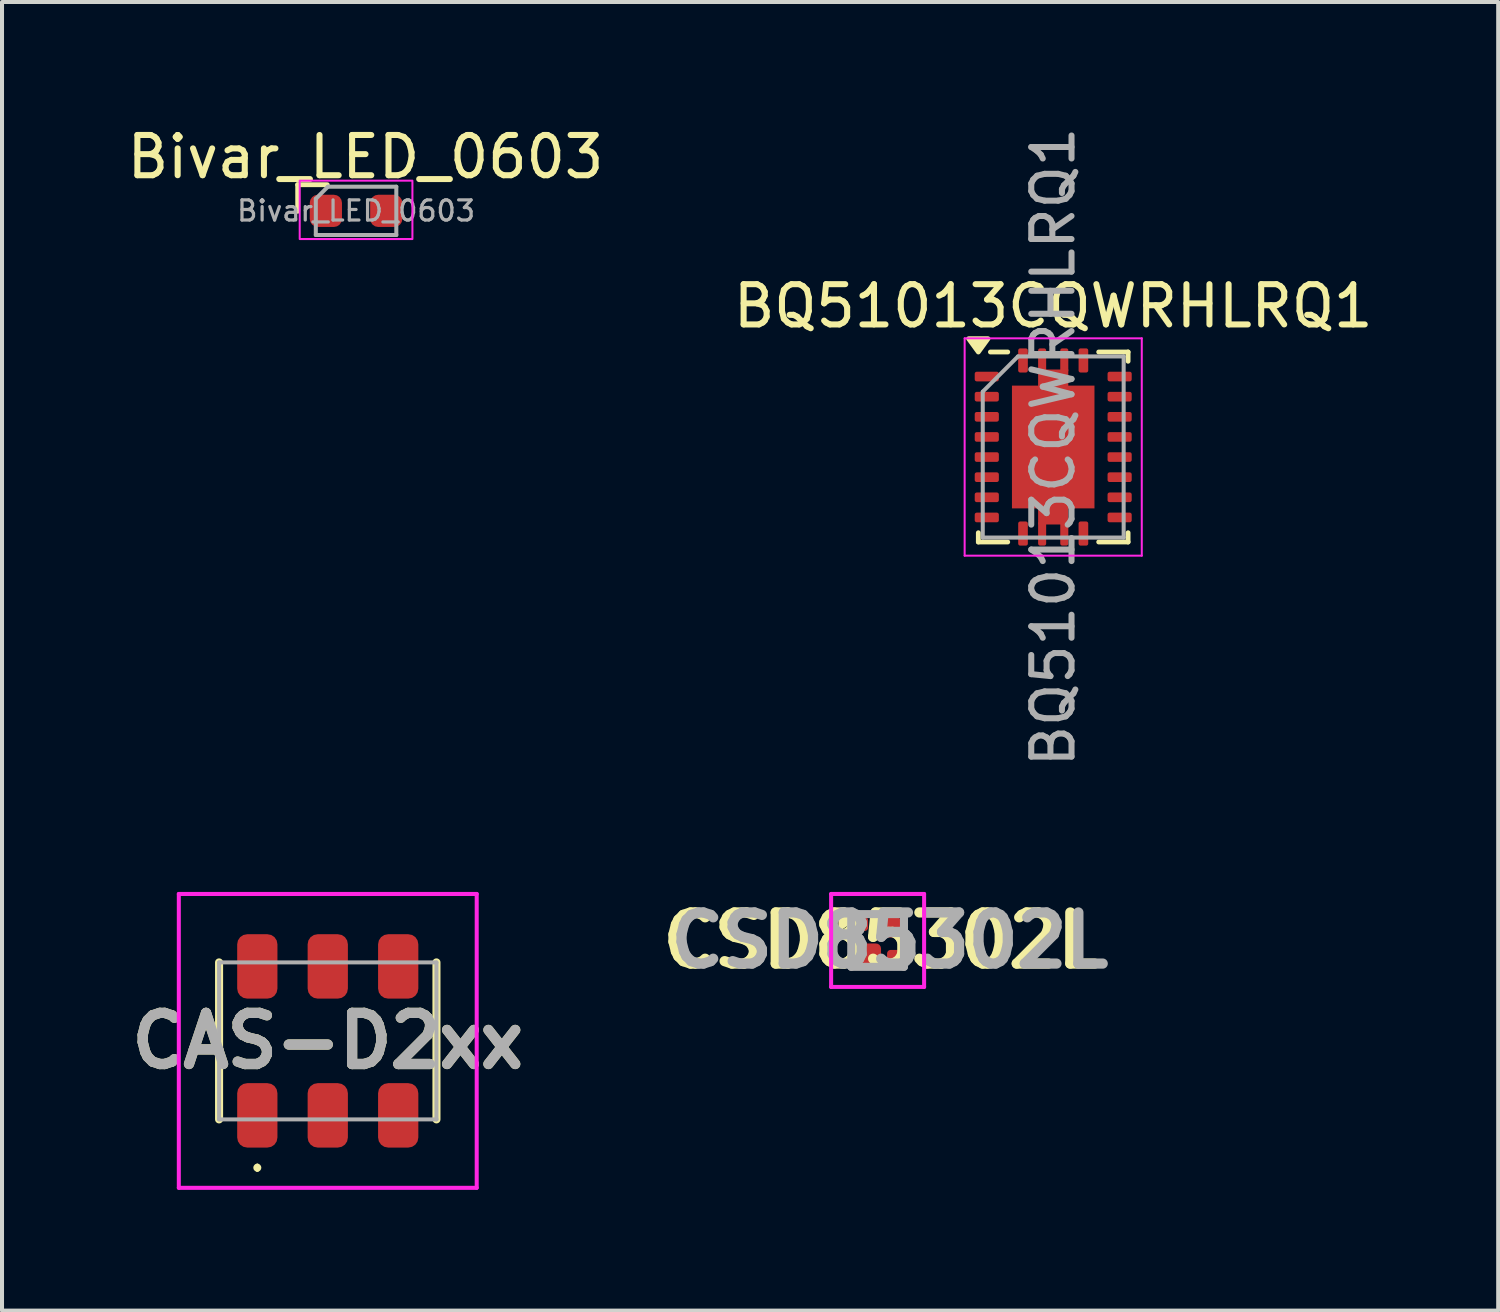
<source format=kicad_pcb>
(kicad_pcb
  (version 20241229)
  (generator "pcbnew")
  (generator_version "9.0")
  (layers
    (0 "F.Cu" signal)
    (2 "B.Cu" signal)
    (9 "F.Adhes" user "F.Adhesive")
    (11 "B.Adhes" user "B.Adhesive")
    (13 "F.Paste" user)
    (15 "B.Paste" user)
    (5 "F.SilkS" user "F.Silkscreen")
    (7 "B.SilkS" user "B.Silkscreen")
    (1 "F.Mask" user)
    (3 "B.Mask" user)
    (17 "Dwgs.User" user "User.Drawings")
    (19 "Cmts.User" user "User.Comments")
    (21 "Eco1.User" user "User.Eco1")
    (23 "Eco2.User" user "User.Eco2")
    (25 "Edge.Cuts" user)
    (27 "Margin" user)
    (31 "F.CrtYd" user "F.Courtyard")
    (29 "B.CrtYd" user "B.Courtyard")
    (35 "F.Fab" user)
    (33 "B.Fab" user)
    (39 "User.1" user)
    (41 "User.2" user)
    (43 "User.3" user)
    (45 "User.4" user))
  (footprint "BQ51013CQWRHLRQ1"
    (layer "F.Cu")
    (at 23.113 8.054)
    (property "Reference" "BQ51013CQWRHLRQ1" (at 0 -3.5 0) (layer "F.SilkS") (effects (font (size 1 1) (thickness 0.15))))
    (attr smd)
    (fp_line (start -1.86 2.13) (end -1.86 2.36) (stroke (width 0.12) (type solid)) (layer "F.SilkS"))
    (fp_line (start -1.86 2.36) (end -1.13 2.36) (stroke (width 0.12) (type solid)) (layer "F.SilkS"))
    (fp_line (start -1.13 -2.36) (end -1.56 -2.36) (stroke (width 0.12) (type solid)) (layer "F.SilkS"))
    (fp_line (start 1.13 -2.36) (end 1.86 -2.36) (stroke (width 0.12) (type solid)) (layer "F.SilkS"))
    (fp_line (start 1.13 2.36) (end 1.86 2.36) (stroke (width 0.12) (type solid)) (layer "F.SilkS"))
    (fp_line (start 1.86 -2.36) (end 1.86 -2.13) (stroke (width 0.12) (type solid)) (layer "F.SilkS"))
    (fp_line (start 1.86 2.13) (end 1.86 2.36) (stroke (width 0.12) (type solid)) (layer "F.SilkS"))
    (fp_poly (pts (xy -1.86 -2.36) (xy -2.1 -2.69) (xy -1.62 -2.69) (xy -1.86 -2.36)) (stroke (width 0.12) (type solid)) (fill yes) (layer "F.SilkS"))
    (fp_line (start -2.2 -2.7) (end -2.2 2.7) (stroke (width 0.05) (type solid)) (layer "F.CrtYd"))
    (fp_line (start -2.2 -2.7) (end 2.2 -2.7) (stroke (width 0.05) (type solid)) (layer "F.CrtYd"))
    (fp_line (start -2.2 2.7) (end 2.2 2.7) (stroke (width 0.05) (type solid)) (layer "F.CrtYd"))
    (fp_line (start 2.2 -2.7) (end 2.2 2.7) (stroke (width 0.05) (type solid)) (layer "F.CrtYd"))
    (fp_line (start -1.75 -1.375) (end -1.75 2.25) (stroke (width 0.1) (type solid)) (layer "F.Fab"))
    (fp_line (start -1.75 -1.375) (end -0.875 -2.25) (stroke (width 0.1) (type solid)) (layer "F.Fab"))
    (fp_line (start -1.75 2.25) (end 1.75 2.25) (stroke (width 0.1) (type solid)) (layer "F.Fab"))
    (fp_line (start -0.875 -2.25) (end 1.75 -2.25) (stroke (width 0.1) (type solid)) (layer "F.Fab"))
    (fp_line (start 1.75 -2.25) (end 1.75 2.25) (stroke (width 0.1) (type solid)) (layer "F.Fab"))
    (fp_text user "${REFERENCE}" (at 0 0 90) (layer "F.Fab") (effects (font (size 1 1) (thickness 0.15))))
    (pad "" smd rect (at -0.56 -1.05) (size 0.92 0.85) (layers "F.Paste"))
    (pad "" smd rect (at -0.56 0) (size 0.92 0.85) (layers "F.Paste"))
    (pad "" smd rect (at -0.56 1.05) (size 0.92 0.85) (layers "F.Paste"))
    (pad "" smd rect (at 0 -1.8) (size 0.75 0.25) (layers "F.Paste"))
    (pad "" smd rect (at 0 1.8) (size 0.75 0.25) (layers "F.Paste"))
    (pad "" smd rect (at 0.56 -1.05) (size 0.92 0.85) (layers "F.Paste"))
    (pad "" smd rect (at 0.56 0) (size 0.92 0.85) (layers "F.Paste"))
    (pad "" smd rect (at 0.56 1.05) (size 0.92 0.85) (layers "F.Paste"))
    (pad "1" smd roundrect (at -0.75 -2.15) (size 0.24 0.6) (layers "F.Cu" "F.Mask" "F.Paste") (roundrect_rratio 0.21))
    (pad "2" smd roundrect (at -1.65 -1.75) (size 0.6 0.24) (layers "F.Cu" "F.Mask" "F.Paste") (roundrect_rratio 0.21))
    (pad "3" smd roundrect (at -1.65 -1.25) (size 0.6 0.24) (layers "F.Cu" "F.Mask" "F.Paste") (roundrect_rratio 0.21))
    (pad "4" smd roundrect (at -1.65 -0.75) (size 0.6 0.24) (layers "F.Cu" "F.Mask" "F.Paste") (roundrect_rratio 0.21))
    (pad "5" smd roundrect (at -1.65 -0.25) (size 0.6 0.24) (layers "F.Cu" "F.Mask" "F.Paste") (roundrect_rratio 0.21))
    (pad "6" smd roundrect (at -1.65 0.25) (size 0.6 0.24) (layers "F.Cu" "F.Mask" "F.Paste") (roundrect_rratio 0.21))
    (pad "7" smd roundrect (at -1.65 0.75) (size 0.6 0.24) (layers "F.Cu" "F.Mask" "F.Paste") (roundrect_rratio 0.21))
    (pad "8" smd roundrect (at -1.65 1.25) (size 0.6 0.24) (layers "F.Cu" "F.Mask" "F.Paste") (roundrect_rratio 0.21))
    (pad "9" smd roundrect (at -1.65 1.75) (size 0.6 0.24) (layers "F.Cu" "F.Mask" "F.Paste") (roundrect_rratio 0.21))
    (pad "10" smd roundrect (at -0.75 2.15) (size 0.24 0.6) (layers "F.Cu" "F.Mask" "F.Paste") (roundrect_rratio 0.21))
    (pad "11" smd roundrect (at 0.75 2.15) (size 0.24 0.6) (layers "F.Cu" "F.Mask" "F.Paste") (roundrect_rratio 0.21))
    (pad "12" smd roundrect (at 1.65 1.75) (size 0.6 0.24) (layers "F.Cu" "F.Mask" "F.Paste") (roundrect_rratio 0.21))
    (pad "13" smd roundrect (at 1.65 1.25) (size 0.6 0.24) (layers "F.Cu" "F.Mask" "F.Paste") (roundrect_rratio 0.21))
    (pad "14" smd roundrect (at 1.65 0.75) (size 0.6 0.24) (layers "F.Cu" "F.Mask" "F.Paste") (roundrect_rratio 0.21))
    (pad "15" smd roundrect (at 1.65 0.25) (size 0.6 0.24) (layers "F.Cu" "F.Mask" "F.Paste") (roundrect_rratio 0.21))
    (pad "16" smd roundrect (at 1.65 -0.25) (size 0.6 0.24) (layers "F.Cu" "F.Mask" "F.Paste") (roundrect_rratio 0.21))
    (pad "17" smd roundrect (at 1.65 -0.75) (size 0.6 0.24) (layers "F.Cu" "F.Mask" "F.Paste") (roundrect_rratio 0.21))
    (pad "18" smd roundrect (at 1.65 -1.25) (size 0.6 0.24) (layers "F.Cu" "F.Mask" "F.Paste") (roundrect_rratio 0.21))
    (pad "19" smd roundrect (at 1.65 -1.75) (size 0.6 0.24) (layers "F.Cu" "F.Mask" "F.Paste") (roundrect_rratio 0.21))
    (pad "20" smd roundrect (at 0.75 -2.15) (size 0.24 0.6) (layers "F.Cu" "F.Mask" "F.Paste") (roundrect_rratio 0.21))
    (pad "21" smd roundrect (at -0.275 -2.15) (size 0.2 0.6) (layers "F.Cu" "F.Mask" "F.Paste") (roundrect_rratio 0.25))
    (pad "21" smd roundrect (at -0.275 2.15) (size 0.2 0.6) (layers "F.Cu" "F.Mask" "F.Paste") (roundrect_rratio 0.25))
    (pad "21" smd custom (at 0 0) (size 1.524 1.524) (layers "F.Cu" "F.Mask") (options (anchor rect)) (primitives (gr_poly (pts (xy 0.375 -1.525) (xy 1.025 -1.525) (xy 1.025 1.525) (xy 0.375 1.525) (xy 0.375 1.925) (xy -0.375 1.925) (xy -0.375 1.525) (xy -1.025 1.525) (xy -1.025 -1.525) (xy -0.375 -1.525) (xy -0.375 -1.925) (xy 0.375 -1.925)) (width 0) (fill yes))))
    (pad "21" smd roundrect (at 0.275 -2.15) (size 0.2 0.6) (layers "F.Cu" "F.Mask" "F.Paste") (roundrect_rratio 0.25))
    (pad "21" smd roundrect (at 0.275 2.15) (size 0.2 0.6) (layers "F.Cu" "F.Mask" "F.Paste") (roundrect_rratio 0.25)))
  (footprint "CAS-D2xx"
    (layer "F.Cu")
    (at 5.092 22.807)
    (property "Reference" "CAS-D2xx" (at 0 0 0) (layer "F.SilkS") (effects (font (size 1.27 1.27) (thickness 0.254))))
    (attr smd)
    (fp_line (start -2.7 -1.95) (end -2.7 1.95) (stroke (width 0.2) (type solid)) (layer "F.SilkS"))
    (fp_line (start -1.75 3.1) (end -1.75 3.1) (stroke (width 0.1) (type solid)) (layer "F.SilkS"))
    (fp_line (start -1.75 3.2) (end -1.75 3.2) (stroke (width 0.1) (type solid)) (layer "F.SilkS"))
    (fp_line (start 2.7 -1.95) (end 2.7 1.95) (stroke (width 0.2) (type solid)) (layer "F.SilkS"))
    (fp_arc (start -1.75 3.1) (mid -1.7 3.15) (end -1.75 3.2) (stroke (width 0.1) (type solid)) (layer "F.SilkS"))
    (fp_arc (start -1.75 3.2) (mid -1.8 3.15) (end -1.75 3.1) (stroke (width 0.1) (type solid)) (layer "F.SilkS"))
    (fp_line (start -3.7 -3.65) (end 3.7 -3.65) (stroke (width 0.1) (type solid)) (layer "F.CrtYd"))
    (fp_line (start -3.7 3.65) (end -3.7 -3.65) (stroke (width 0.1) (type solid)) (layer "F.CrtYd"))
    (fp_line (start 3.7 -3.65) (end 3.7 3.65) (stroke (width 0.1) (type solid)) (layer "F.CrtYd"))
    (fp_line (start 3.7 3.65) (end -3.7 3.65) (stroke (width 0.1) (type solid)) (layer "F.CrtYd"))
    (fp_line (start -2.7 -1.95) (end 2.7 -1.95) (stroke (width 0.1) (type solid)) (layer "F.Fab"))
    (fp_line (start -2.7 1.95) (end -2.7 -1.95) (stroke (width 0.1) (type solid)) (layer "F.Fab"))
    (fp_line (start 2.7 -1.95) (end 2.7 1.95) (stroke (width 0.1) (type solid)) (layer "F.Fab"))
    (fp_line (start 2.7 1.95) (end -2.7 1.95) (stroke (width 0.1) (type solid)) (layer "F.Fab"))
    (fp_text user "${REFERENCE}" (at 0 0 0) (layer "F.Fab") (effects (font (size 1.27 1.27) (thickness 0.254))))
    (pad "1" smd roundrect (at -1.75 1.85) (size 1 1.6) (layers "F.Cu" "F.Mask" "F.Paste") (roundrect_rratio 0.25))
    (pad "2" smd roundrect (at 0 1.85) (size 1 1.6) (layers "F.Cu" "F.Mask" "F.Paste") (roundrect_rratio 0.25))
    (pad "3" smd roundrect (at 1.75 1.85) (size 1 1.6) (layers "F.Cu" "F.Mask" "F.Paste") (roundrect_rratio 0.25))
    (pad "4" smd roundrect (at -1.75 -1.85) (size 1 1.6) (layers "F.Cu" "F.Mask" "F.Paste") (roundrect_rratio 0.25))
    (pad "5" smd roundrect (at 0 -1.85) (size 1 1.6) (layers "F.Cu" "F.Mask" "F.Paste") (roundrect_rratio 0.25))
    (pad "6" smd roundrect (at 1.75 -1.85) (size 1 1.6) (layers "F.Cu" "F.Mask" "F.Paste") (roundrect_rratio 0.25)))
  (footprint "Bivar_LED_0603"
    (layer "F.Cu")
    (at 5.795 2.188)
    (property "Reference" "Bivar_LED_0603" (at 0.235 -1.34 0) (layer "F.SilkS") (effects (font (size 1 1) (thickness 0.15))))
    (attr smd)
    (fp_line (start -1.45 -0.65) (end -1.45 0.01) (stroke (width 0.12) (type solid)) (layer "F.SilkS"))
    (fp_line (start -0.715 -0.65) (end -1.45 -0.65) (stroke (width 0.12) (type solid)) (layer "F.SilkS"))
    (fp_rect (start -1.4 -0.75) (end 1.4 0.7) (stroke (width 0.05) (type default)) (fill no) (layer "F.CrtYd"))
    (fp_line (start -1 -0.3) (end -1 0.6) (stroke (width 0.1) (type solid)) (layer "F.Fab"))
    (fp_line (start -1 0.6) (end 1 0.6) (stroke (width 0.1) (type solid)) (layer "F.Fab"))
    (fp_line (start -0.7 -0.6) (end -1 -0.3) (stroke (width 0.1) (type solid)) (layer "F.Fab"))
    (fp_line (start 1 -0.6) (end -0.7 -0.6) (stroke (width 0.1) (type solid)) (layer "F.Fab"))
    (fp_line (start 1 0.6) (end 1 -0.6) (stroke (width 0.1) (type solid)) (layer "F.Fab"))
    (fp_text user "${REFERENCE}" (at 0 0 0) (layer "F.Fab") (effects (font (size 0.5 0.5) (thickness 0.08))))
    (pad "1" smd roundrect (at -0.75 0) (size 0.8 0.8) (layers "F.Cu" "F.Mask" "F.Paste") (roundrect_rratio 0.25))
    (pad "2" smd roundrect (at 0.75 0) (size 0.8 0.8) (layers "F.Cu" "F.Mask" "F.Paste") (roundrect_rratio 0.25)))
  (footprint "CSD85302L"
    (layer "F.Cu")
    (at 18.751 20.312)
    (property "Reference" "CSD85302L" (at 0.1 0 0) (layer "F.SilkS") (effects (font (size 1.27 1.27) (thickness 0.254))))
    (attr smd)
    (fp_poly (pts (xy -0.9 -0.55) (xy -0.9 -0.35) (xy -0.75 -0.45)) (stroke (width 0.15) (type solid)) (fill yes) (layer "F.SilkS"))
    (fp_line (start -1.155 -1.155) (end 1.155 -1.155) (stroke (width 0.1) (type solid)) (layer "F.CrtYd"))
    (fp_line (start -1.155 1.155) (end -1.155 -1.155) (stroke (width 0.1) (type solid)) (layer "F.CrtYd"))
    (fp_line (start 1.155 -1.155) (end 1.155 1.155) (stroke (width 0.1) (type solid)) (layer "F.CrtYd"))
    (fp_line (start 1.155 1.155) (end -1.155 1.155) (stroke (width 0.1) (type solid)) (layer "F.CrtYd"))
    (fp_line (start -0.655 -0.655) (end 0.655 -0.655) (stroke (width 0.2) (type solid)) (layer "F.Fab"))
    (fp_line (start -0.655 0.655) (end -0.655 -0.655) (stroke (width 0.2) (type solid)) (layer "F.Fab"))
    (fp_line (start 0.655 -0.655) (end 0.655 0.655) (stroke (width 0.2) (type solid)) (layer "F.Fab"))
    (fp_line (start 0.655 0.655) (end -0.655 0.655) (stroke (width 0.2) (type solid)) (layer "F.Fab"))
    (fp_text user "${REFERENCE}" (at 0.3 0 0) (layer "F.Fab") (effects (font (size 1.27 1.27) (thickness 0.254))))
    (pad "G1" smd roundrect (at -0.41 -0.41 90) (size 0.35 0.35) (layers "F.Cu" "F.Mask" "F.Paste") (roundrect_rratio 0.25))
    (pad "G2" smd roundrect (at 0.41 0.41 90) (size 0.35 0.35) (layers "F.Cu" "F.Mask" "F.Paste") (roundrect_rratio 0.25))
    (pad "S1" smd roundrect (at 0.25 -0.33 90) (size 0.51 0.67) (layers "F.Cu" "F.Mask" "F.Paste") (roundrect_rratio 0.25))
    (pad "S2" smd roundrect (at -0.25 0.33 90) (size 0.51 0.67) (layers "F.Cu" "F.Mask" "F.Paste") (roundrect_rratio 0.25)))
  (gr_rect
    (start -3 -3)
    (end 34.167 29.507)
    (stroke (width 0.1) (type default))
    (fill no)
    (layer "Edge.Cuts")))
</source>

Work request: Your answer must be the line containing "roundrect (at -0.41" and each line after it in the listing above, copied exactly.

Solution to this problem:
    (pad "G1" smd roundrect (at -0.41 -0.41 90) (size 0.35 0.35) (layers "F.Cu" "F.Mask" "F.Paste") (roundrect_rratio 0.25))
    (pad "G2" smd roundrect (at 0.41 0.41 90) (size 0.35 0.35) (layers "F.Cu" "F.Mask" "F.Paste") (roundrect_rratio 0.25))
    (pad "S1" smd roundrect (at 0.25 -0.33 90) (size 0.51 0.67) (layers "F.Cu" "F.Mask" "F.Paste") (roundrect_rratio 0.25))
    (pad "S2" smd roundrect (at -0.25 0.33 90) (size 0.51 0.67) (layers "F.Cu" "F.Mask" "F.Paste") (roundrect_rratio 0.25)))
  (gr_rect
    (start -3 -3)
    (end 34.167 29.507)
    (stroke (width 0.1) (type default))
    (fill no)
    (layer "Edge.Cuts")))
</source>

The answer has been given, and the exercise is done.